I’m weird about reading though.  Every time I get the urge to read I also get the urge to write—and writing always wins.  On top of that while I am writing I make sure to never read the works of others because I don’t want anyone else’s voice leaking into mine.  So I read surprisingly little fiction. Most of my reading turns out to be factual stuff—astronomy, psychology, science,

How can your readers best support you?

Well, support in the truest sense would be to seek out my books and consume them.  Support in a very meaningful way would be for them to, if they enjoy my work, talk about my books, suggest my books to their book clubs, to request my books from their local library.  I get such a kick out of being contacted by a book club, just like I get a kick out of chatting with you.  As an author, you are in a vacuum a lot.  As an indie author, it’s potentially an even bigger vacuum.

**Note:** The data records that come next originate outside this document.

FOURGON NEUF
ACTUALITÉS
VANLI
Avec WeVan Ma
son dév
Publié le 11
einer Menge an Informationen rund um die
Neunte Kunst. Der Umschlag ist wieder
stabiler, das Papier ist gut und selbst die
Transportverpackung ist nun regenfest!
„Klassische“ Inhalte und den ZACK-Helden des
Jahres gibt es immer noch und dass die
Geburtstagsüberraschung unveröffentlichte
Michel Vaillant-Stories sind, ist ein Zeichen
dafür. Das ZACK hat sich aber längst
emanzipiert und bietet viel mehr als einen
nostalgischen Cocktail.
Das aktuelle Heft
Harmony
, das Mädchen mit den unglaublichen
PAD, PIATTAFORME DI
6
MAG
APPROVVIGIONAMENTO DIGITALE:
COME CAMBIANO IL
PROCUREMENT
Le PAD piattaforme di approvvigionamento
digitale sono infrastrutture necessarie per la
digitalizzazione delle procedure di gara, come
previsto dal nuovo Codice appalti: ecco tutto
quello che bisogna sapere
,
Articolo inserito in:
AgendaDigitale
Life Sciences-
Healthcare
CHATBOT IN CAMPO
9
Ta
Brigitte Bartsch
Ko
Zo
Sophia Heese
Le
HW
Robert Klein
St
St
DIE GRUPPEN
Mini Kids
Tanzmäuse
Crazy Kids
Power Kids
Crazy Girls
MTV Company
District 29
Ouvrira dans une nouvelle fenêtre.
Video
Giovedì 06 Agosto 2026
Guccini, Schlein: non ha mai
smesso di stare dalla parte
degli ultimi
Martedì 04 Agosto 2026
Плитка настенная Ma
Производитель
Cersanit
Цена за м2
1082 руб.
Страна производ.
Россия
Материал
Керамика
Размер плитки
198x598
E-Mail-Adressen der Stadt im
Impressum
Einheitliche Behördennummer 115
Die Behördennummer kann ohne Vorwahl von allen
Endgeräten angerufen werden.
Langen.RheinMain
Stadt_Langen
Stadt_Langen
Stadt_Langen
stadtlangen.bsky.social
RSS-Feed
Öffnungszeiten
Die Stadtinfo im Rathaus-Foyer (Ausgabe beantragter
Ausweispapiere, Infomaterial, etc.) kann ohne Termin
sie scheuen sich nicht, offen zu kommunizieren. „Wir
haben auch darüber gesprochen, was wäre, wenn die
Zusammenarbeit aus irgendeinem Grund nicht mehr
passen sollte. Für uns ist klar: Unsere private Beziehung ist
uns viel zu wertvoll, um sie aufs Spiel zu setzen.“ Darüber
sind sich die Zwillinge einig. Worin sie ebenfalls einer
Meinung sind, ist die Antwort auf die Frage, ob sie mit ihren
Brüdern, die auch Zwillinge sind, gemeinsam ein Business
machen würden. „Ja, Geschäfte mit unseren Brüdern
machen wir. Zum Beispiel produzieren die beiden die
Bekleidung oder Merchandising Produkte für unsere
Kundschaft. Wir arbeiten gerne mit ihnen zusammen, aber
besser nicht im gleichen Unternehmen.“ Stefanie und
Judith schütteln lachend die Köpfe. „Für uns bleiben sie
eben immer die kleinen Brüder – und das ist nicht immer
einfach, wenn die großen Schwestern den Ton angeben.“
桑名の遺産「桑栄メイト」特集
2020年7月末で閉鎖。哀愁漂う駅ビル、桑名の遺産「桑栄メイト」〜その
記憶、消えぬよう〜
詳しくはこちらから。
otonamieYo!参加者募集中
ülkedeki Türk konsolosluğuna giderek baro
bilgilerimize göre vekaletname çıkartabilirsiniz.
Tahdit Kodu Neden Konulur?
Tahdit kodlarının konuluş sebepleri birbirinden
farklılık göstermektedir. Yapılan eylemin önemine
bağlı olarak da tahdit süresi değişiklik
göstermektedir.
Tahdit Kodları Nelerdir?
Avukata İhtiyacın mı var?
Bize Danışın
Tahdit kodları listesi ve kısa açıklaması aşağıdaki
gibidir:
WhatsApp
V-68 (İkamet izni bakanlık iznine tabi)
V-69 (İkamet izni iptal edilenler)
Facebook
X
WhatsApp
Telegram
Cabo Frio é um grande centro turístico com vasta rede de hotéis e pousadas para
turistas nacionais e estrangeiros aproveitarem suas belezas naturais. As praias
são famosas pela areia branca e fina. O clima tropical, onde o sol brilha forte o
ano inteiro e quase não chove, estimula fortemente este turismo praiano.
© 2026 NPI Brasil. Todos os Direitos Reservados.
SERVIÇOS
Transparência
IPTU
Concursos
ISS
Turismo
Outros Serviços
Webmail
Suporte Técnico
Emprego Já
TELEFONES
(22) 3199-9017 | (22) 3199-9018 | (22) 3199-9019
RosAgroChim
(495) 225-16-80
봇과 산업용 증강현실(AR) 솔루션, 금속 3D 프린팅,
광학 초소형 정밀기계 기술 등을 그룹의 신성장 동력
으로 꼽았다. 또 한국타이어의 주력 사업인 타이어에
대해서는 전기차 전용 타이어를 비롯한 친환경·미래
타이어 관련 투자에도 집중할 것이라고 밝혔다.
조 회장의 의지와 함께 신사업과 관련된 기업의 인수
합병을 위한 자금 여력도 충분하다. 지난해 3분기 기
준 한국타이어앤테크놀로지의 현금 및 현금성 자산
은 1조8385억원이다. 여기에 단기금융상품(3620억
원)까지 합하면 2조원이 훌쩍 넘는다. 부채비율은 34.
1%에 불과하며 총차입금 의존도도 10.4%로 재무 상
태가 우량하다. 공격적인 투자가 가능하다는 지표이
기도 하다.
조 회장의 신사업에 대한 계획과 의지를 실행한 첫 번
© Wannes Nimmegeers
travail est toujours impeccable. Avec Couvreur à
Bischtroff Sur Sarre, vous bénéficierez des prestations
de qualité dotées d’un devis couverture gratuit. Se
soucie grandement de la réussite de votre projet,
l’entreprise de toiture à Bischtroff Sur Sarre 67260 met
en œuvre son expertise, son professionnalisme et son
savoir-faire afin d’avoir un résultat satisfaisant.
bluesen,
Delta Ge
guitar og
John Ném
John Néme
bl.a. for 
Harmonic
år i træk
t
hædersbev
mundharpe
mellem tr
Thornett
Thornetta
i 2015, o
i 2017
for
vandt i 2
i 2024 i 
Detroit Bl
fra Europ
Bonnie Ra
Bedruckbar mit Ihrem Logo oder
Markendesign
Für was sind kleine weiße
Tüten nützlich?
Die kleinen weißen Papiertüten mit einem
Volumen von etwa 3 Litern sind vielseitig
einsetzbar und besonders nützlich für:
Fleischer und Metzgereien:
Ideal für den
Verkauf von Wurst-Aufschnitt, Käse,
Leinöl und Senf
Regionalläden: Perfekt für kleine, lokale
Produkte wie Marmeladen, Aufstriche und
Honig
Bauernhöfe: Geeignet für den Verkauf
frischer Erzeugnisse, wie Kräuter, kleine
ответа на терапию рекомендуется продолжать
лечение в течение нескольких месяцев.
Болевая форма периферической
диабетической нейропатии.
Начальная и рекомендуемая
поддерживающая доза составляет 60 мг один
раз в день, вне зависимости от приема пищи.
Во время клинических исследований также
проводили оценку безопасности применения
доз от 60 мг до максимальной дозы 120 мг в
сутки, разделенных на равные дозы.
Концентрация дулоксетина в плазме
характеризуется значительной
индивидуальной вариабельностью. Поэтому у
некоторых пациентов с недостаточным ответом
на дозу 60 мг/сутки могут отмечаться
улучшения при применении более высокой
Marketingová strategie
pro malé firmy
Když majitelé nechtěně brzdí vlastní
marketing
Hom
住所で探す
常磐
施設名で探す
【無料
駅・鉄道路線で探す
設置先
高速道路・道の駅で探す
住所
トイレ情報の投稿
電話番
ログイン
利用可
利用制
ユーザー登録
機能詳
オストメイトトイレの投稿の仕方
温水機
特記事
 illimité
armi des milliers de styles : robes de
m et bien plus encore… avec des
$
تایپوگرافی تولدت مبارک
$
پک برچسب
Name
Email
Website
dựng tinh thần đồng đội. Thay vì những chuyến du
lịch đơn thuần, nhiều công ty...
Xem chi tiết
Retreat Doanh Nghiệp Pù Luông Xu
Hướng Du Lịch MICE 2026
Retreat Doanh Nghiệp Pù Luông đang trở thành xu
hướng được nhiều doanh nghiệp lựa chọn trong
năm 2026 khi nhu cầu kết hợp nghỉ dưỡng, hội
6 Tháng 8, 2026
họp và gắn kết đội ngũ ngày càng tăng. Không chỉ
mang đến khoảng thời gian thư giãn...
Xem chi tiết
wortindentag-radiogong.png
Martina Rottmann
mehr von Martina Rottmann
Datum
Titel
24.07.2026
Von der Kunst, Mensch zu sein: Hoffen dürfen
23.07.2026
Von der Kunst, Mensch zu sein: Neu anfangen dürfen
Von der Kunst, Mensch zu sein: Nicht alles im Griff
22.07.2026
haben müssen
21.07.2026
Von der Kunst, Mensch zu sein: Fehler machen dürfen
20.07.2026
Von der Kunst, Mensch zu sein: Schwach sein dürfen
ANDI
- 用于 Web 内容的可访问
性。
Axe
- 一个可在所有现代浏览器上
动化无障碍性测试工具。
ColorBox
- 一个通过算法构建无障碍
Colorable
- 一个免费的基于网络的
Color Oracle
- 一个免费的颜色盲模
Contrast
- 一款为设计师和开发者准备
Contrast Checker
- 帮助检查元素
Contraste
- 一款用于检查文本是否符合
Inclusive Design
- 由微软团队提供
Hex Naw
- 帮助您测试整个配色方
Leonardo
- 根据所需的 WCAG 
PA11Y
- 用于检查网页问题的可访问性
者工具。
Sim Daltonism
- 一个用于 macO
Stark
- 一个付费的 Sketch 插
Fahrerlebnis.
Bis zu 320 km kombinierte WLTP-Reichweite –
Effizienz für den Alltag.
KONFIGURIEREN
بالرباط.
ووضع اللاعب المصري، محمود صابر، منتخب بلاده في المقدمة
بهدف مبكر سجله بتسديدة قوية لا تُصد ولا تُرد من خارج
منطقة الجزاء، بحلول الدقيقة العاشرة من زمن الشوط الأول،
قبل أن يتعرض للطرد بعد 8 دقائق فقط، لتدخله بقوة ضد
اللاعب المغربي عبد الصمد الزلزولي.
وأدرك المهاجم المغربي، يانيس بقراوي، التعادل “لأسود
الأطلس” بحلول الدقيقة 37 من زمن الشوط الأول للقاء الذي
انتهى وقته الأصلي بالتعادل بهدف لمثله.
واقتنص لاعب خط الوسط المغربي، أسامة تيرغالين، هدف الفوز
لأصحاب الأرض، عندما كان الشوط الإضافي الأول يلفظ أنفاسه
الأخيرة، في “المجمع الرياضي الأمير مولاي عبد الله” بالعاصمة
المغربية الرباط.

What is your favorite baked good to eat while reading, writing, or brainstorming? 

Ha, I love this question.  I hardly ever eat stuff like that while writing though when I’m at a cafe sometimes I’m naughty and have a chocolate croissant or pumpkin cranberry muffin.  Mmm, muffins.

What should we expect to come next for you?

That’s a good question.  Since The Sword and the Sunflower trilogy, I released Three Voices, a nonfiction that explains that we have three ways we communicate with ourselves and others, and it was endorsed by a clinical psychologist.  Last month I released The Devil’s in the Details, my first novella.  It created a bit of a stir.